Forma e uso são as perspectivas pelas quais Widdowson (op. cit.) avalia o ensino de línguas, ou seja, o ensino da forma ou do uso da língua. Ao ensino do uso da língua ele chama comunicativo e ao ensino da forma ele chama gramatical. Widdowson (Ibid. p. 90) faz a seguinte distinção entre composição e escrita:

(...) o ato de criar frases corretas e transmiti-las através do meio visual com marcas no papel (...) podemos denominar simplesmente composição (...) escrever (...) é desenvolver uma discussão e estabelecer pontos distintos de tal forma a persuadi-lo, [o] leitor, de que possuo algo que valha a pena ser dito. O que está incluído nessa atividade? Há por certo nela muito mais do que simplesmente juntar orações numa seqüência como a de vagões de trem. (WIDDOWSON, 2005, p. 90)
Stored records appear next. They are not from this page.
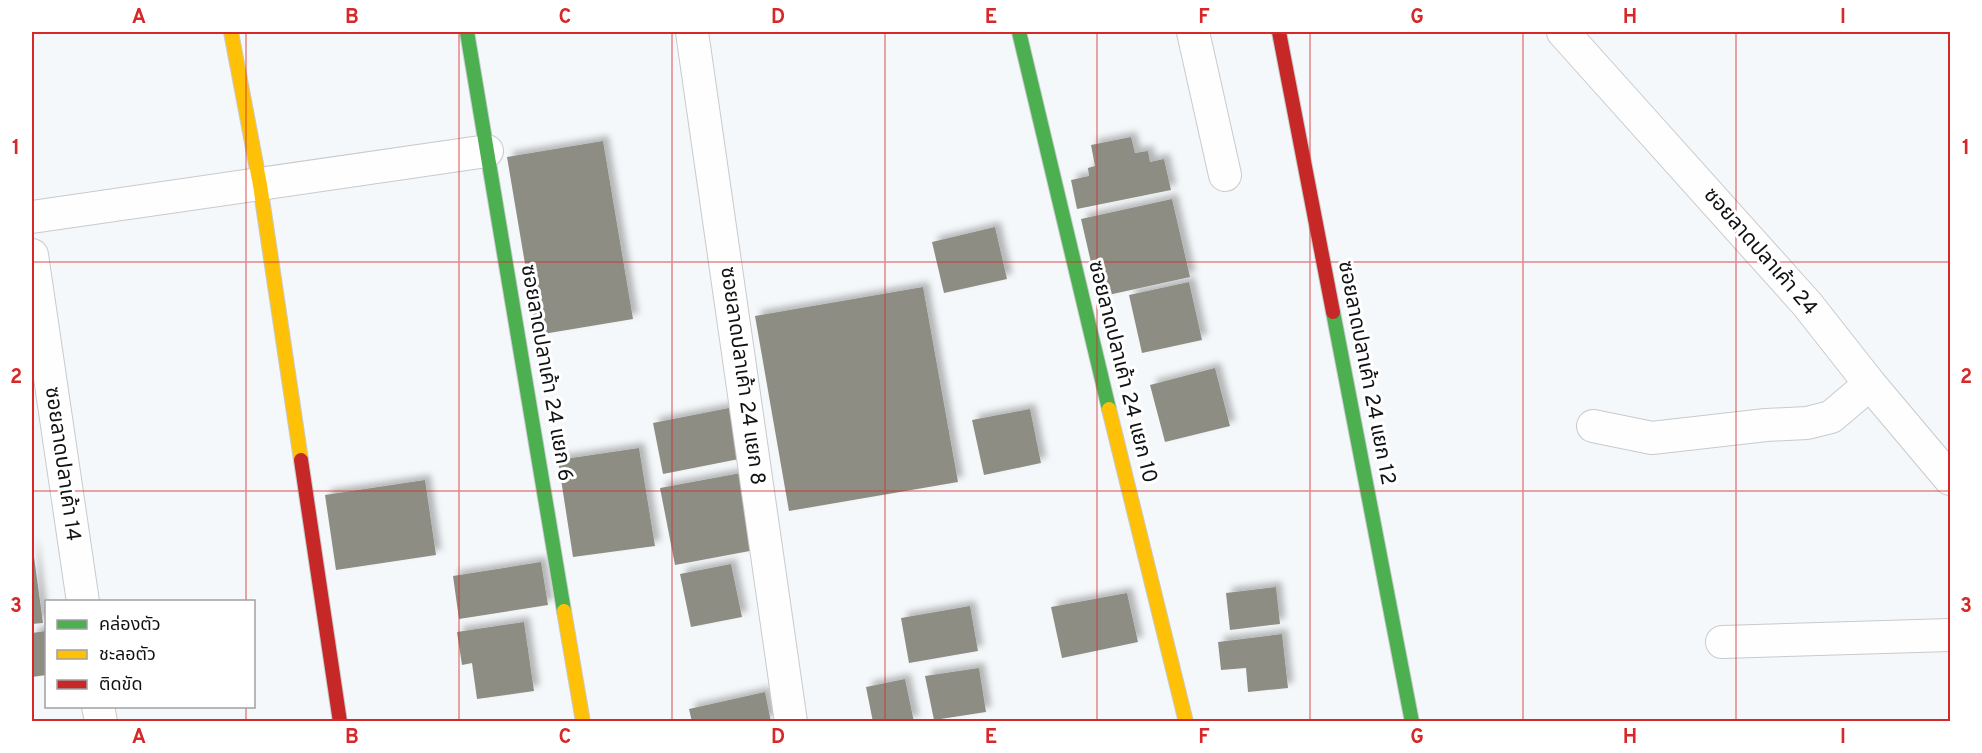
<svg xmlns="http://www.w3.org/2000/svg" width="1982" height="753" font-family="Overpass,'Noto Sans Thai',sans-serif">
	<defs>
		<filter id="shadow"><feDropShadow dx="5.5" dy="-5.5" stdDeviation="3" flood-color="#0004"/></filter>
	</defs>
	<rect width="100%" height="100%" fill="#f5f8fa"/>
	<!-- building -->
	<path fill="#8e8d84" filter="url(#shadow)" d="M 1131,137 L 1135,153 L 1148,151 L 1150,162 L 1164,159 L 1171,190 L 1077,209 L 1071,180 L 1089,176 L 1088,168 L 1095,166 L 1091,145 Z
		M 603,141 L 633,319 L 537,335 L 507,157 Z
		M 1172,199 L 1190,277 L 1099,297 L 1081,219 Z
		M 995,227 L 1007,279 L 944,293 L 932,242 Z
		M 1189,282 L 1202,340 L 1142,353 L 1129,295 Z
		M 923,287 L 958,482 L 789,511 L 755,316 Z
		M 1215,368 L 1230,426 L 1165,442 L 1150,385 Z
		M 729,408 L 739,459 L 663,474 L 653,423 Z
		M 1030,409 L 1041,463 L 984,475 L 972,420 Z
		M 639,448 L 655,546 L 573,557 L 558,460 Z
		M 741,473 L 755,550 L 675,565 L 660,488 Z
		M 425,480 L 436,555 L 336,570 L 325,495 Z
		M 32,542 L 43,623 L 32,624 Z
		M 541,562 L 548,605 L 459,619 L 453,576 Z
		M 731,564 L 742,617 L 691,627 L 680,574 Z
		M 1276,587 L 1280,624 L 1230,630 L 1226,593 Z
		M 1127,593 L 1138,642 L 1062,658 L 1051,607 Z
		M 970,606 L 978,651 L 909,663 L 901,618 Z
		M 524,622 L 534,691 L 477,699 L 472,663 L 462,665 L 457,632 Z
		M 46,631 L 46,675 L 32,677 L 32,633 Z
		M 1282,634 L 1288,688 L 1248,692 L 1246,668 L 1221,670 L 1218,642 Z
		M 979,668 L 986,712 L 934,720 L 925,676 Z
		M 905,679 L 914,722 L 873,722 L 866,687 Z
		M 765,692 L 771,722 L 692,722 L 689,709 Z"/>
	<g fill="none" stroke-linecap="round" stroke-linejoin="round">
		<!-- street casing -->
		<g stroke="#c8cacc" stroke-width="34">
			<path id="street" d="M 692,32 L 791,722
				M 1193,32 L 1225,175
				M 1563,32 L 1807,304 L 1870,384 L 1950,479
				M 32,217 L 487,151
				M 32,255 L 83,602
				M 1593,426 L 1652,438 L 1766,425 L 1807,423 L 1831,417 L 1870,384
				M 1722,642 L 1950,635
				M 98,706 L 101,722"/>
		</g>
		<!-- fast casing -->
		<g stroke="#c8cacc" stroke-width="16">
			<path id="fast" d="M 467,32 L 564,611
				M 1019,32 L 1109,409
				M 1333,312 L 1412,722"/>
		</g>
		<!-- slow casing -->
		<g stroke="#c8cacc" stroke-width="16">
			<path id="slow" d="M 231,32 L 260,185 L 301,460
				M 1109,409 L 1186,722
				M 564,611 L 583,722"/>
		</g>
		<!-- jam casing -->
		<g stroke="#c8cacc" stroke-width="16">
			<path id="jam" d="M 1279,32 L 1333,312
				M 301,460 L 340,722"/>
		</g>
		<!-- street -->
		<use href="#street" stroke="#fefefe" stroke-width="32"/>
		<!-- fast -->
		<use href="#fast" stroke="#4caf50" stroke-width="14"/>
		<!-- slow -->
		<use href="#slow" stroke="#ffc107" stroke-width="14"/>
		<!-- jam -->
		<use href="#jam" stroke="#c62828" stroke-width="14"/>
	</g>
	<!-- grid -->
	<path fill="none" stroke="#d62828" stroke-width="1.5" stroke-opacity="0.55" d="M 246,32 L 246,602M 459,32 L 459,722M 672,32 L 672,722M 885,32 L 885,722M 1097,32 L 1097,722M 1310,32 L 1310,722M 1523,32 L 1523,722M 1736,32 L 1736,722M 32,262 L 1950,262M 32,491 L 1950,491M 246,706 L 246,722"/>
	<g text-anchor="middle" dominant-baseline="central" stroke-width="6" stroke-linejoin="round" paint-order="stroke">
		<!-- street labels -->
		<g font-size="21" fill="#111214" stroke="#fff">
			<text transform="translate(1760 252) rotate(49)">ซอยลาดปลาเค้า 24</text>
			<text transform="translate(1122 372) rotate(76)">ซอยลาดปลาเค้า 24 แยก 10</text>
			<text transform="translate(546 373) rotate(80)">ซอยลาดปลาเค้า 24 แยก 6</text>
			<text transform="translate(1366 373) rotate(79)">ซอยลาดปลาเค้า 24 แยก 12</text>
			<text transform="translate(742 376) rotate(82)">ซอยลาดปลาเค้า 24 แยก 8</text>
			<text transform="translate(62 464) rotate(82)">ซอยลาดปลาเค้า 14</text>
		</g>
	</g>
	<!-- border -->
	<rect width="1982" height="753" fill="none" stroke="#ffffff" stroke-width="66"/>
	<!-- legend -->
	<rect x="45" y="600" width="210" height="108" fill="#ffffff" stroke="#a0a0a1" stroke-width="1.5"/>
	<rect x="57" y="620" width="30" height="9" fill="#4caf50" stroke="#a0a0a1" stroke-width="1.5"/>
	<text x="99" y="630" font-size="18" fill="#111214">คล่องตัว</text>
	<rect x="57" y="650" width="30" height="9" fill="#ffc107" stroke="#a0a0a1" stroke-width="1.5"/>
	<text x="99" y="660" font-size="18" fill="#111214">ชะลอตัว</text>
	<rect x="57" y="680" width="30" height="9" fill="#c62828" stroke="#a0a0a1" stroke-width="1.5"/>
	<text x="99" y="690" font-size="18" fill="#111214">ติดขัด</text>
	<rect x="33" y="33" width="1916" height="687" fill="none" stroke="#d62828" stroke-width="2"/>
	<g font-size="20" text-anchor="middle" font-weight="bold" fill="#d62828">
		<text x="139" y="23">A</text>
		<text x="352" y="23">B</text>
		<text x="565" y="23">C</text>
		<text x="778" y="23">D</text>
		<text x="991" y="23">E</text>
		<text x="1204" y="23">F</text>
		<text x="1417" y="23">G</text>
		<text x="1630" y="23">H</text>
		<text x="1843" y="23">I</text>
		<text x="16" y="154">1</text>
		<text x="1966" y="154">1</text>
		<text x="16" y="383">2</text>
		<text x="1966" y="383">2</text>
		<text x="16" y="612">3</text>
		<text x="1966" y="612">3</text>
		<text x="139" y="743">A</text>
		<text x="352" y="743">B</text>
		<text x="565" y="743">C</text>
		<text x="778" y="743">D</text>
		<text x="991" y="743">E</text>
		<text x="1204" y="743">F</text>
		<text x="1417" y="743">G</text>
		<text x="1630" y="743">H</text>
		<text x="1843" y="743">I</text>
	</g>
</svg>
Levando-se em consideração o excerto (14), no qual a professora não trabalha com o conhecimento de mundo dos alunos para a elaboração da paráfrase, apresentado na seção (3.7), e o excerto (21), no qual a professora conduz a elaboração do resumo a partir das idéias do autor, apresentado na seção (3.7.1), é razoável se concluir que Ana tem desenvolvido atividades que contemplam a forma e não o uso da escrita. Agora é possível, também, que ela esteja tomando essas atividades como exercícios de uso da escrita no sentido de prática de organização da estrutura da língua escrita e essa parece ser a sua concepção de

uso. Essa sua concepção de uso da forma é, notoriamente, diversa daquela que Widdowson concebe como verdadeiramente uso comunicativo da modalidade escrita.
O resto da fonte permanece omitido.